ABOUT THIS EXERCISE: Return all lines of the records that contain the word "những".

[LISTED RECORDS Boundary: Start]

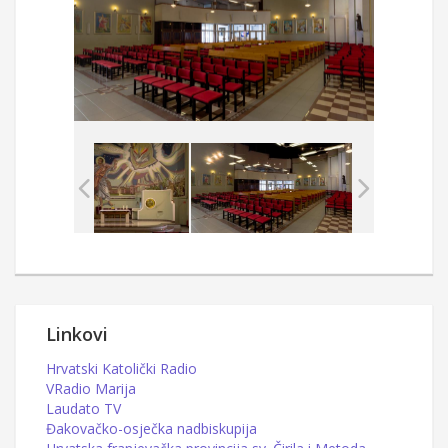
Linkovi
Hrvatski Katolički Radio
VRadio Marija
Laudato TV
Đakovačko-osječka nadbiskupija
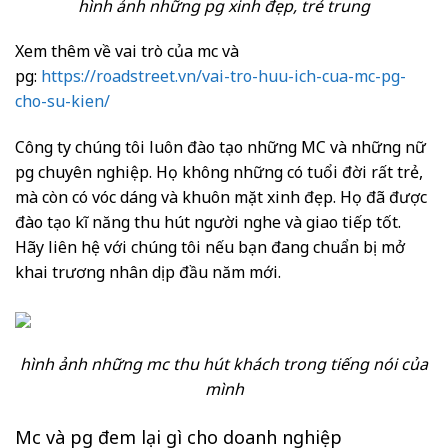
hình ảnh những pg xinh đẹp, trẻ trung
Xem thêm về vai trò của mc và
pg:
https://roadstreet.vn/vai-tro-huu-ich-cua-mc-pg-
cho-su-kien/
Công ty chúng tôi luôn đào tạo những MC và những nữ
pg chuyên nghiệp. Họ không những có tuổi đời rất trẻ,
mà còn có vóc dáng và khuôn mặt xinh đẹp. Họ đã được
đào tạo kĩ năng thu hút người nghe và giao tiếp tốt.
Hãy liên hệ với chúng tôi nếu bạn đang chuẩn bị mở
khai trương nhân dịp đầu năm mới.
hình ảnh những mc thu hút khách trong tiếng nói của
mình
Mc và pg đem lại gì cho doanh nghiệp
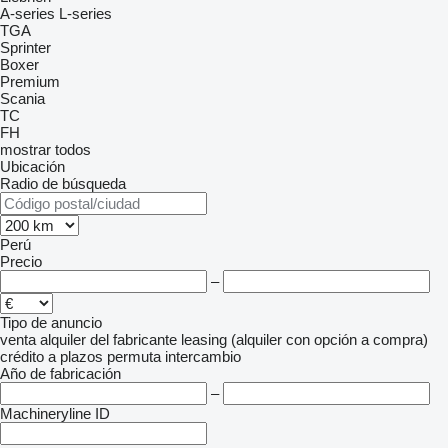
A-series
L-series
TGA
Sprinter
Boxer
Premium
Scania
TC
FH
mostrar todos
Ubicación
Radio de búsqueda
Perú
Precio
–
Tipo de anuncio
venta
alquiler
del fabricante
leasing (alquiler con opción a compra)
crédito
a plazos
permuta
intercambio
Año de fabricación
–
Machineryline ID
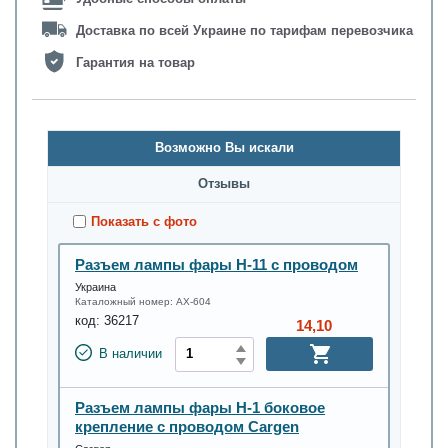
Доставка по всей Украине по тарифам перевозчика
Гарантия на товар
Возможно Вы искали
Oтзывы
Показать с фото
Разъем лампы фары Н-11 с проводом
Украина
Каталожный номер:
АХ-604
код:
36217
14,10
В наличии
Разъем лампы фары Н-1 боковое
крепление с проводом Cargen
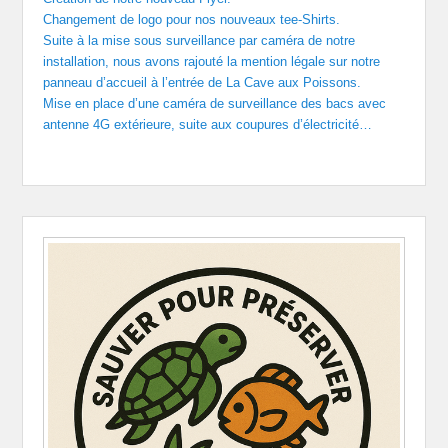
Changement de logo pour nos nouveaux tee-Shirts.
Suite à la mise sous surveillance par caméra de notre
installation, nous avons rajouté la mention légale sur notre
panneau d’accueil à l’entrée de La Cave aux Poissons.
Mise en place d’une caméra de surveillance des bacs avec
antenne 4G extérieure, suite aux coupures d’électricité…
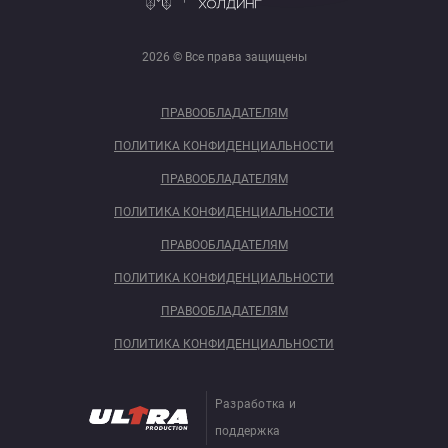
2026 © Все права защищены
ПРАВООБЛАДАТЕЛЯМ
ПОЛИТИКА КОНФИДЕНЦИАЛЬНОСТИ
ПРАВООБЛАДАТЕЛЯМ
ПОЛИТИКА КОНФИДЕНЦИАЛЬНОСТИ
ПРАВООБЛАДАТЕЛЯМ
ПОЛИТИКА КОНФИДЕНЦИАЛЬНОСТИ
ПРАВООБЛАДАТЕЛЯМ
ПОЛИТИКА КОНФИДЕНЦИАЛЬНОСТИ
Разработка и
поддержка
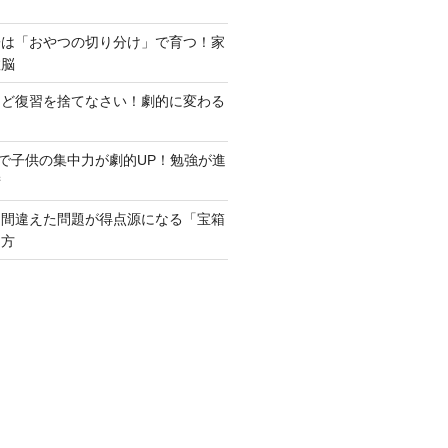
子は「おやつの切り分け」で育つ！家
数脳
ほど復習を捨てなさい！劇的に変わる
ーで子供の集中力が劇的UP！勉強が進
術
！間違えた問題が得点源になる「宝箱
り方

[LISTED RECORDS Boundary: End]
[LISTED RECORDS Boundary: Start]

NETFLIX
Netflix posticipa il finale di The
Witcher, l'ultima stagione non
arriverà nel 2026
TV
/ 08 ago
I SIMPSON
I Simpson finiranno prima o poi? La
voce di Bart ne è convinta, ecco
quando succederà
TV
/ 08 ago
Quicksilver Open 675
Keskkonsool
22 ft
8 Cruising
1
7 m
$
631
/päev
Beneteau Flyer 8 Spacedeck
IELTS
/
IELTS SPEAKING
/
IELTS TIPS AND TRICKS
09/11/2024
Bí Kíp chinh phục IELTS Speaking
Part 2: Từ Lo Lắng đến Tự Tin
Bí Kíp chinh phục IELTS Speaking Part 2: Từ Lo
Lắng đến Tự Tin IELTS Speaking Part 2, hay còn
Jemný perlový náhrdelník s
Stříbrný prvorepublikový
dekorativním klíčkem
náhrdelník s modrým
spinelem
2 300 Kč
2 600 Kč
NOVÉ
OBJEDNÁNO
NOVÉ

[LISTED RECORDS Boundary: End]
[LISTED RECORDS Boundary: Start]

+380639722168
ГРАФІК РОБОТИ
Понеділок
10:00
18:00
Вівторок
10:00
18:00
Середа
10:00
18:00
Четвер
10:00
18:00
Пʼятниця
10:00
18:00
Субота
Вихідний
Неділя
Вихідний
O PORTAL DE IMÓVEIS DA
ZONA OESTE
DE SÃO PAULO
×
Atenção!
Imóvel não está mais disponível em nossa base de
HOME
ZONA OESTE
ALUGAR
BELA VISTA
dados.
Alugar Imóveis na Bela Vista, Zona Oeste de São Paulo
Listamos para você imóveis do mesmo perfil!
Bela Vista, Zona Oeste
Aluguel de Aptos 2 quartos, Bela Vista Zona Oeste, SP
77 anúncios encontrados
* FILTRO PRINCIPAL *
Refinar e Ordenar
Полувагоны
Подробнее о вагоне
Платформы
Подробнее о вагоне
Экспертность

[LISTED RECORDS Boundary: End]

ANSWER SECTION:
hình ảnh những pg xinh đẹp, trẻ trung
Công ty chúng tôi luôn đào tạo những MC và những nữ
pg chuyên nghiệp. Họ không những có tuổi đời rất trẻ,
hình ảnh những mc thu hút khách trong tiếng nói của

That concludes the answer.